In an article by Alexis Kurtz, “Hear and Now: Avoid the Number One Complaint about LEED-certified Buildings,” the author begins with the statement, “Studies have shown that acoustics is the #1 complaint of respondents to post-occupancy surveys of LEED certified buildings. This bears repeating: studies have shown time and again that acoustics is the #1 complaint of respondents to post-occupancy surveys of LEED certified buildings.”
In the New Republicarticle “Bank of America’s Toxic Tower New York’s “Greenest” Skyscaper is Actually its Biggest Energy Hog,” the author states that the LEED Platinum-certified building “produces more greenhouse gases and uses more energy per-square-foot than any comparably sized office building in Manhattan.” The data used in making this statement comes from Energy Star Energy Performance Rating data for 953 office buildings in New York City, made public as a result of New York City’s local law 84. That same data was meticulously analyzed by Physics Professor John Scofield who concludes in his study that, “With regard to energy consumption and GHG emission the LEED-certified buildings, collectively, showed no savings as compared with non-LEED buildings.”
Crossing the Chasm
Perhaps the big drop in registrations are simply part of a larger evolutionary process toward market acceptance of this unique green building certification market. While the graph certainly appears very similar to that of other well-known fads, is there another explanation? A 2006 UCLA paper “Evaluating the Diffusion of Green Building Practices” thinks so. The paper’s stated purpose is to “evaluate the diffusion of green building” and provide recommendations to “broaden the adoption of green building practices.” The paper finds that “the majority of real estate professionals are not yet convinced about the legitimacy and economic benefits of green building and LEED certification” and concludes that the green building industry has reached “The Chasm.”
The Chasm is a reference to Geoffrey Moore’s book Crossing the Chasm: Marketing and Selling Disruptive Products to Mainstream Customers.The Chasm is defined as, “that gap between the early adopters of something promising but unproven, and widespread adoption by pragmatists going with the herd after the product or technology has been proven.” The paper states that in order to cross this chasm to broadly expand adoption, “the USGBC and other government stakeholders must work with educational and trade institutions to improve communication and education, standardize green building certification further, market successes in the government and education sector, and kick-off new programs for the residential real estate market.”
Will LEED registrations make a comeback? Is LEED just a fad, or is it simply “Crossing The Chasm” into widespread adoption? It will be interesting to see what impact LEED v4 will have on LEED registrations (delayed twice by the USGBC, now to October 2016) given that LEED v4 is significantly more difficult to certify to. It will also be interesting to see if the drop in LEED registrations will open the door to competing green building rating systems like the Green Globes, a new and improved version of which is scheduled for public release this summer.

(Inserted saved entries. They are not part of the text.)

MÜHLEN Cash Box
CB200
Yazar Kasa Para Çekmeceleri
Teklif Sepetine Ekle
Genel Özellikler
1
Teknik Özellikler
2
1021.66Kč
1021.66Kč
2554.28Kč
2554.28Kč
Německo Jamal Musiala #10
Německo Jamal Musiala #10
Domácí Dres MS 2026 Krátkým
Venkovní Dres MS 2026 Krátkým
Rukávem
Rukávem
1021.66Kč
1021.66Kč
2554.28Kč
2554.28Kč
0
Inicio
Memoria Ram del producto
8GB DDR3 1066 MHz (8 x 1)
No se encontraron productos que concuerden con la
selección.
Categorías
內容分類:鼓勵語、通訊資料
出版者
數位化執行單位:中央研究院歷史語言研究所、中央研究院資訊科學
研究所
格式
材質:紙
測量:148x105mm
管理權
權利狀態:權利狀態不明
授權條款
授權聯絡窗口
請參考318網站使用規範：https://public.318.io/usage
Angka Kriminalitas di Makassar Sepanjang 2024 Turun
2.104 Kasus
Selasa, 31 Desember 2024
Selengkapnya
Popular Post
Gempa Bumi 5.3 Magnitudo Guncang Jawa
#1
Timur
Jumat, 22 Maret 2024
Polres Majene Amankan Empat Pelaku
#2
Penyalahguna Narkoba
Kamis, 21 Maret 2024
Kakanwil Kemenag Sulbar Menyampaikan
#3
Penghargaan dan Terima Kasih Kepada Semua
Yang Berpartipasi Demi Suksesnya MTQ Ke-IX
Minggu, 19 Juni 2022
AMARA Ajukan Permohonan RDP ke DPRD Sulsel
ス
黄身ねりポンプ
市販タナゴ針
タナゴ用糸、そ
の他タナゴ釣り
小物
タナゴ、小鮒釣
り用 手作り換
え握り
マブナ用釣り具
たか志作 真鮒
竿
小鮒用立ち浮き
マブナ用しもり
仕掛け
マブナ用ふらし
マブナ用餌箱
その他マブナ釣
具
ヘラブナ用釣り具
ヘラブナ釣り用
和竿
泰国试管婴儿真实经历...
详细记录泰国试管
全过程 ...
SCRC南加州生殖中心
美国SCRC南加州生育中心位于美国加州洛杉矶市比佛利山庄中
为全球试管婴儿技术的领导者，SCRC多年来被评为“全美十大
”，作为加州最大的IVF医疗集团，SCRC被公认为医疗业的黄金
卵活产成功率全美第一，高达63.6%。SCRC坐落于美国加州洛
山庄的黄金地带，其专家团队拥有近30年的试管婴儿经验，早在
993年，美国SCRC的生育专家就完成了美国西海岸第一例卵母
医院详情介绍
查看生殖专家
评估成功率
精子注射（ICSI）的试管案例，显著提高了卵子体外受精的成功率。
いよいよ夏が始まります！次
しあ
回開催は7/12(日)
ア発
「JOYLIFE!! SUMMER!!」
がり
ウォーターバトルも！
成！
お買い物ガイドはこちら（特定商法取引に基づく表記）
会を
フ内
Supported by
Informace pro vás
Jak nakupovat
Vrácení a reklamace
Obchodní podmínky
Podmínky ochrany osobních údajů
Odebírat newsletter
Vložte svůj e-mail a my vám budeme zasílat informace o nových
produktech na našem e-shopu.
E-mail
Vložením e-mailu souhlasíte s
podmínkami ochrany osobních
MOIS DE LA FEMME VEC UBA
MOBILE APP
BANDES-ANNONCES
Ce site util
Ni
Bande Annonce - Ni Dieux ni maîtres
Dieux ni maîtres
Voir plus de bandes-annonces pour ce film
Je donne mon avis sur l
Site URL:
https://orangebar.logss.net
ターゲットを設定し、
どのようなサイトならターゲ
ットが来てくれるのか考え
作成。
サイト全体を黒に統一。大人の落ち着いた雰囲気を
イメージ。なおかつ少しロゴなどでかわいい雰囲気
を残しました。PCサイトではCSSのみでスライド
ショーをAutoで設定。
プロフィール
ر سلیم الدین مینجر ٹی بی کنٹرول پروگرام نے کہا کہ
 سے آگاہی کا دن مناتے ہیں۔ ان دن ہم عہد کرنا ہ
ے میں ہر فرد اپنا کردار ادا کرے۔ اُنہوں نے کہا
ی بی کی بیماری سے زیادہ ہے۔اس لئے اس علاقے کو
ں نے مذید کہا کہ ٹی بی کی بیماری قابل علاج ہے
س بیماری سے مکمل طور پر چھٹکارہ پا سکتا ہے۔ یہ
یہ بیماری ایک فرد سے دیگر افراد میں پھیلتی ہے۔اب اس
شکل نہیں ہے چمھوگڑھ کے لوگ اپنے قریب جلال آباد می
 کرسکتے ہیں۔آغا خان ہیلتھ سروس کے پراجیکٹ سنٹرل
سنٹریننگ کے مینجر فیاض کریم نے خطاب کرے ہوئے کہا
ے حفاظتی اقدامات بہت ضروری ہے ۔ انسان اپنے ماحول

Perhaps the public has simply stopped believing in green building certification, and regards it simply as a marketing gimmick without any proven corollary performance benefit. As an Edina, Minnesota official stated in the Builder’s Legal Counsel Blog article “Is LEED Too Expensive? Cities Skip The Plaque, Build Their Own Metrics,” “Why spend [$50,000 to $80,000] simple to get a plaque on the wall saying this is a green building?”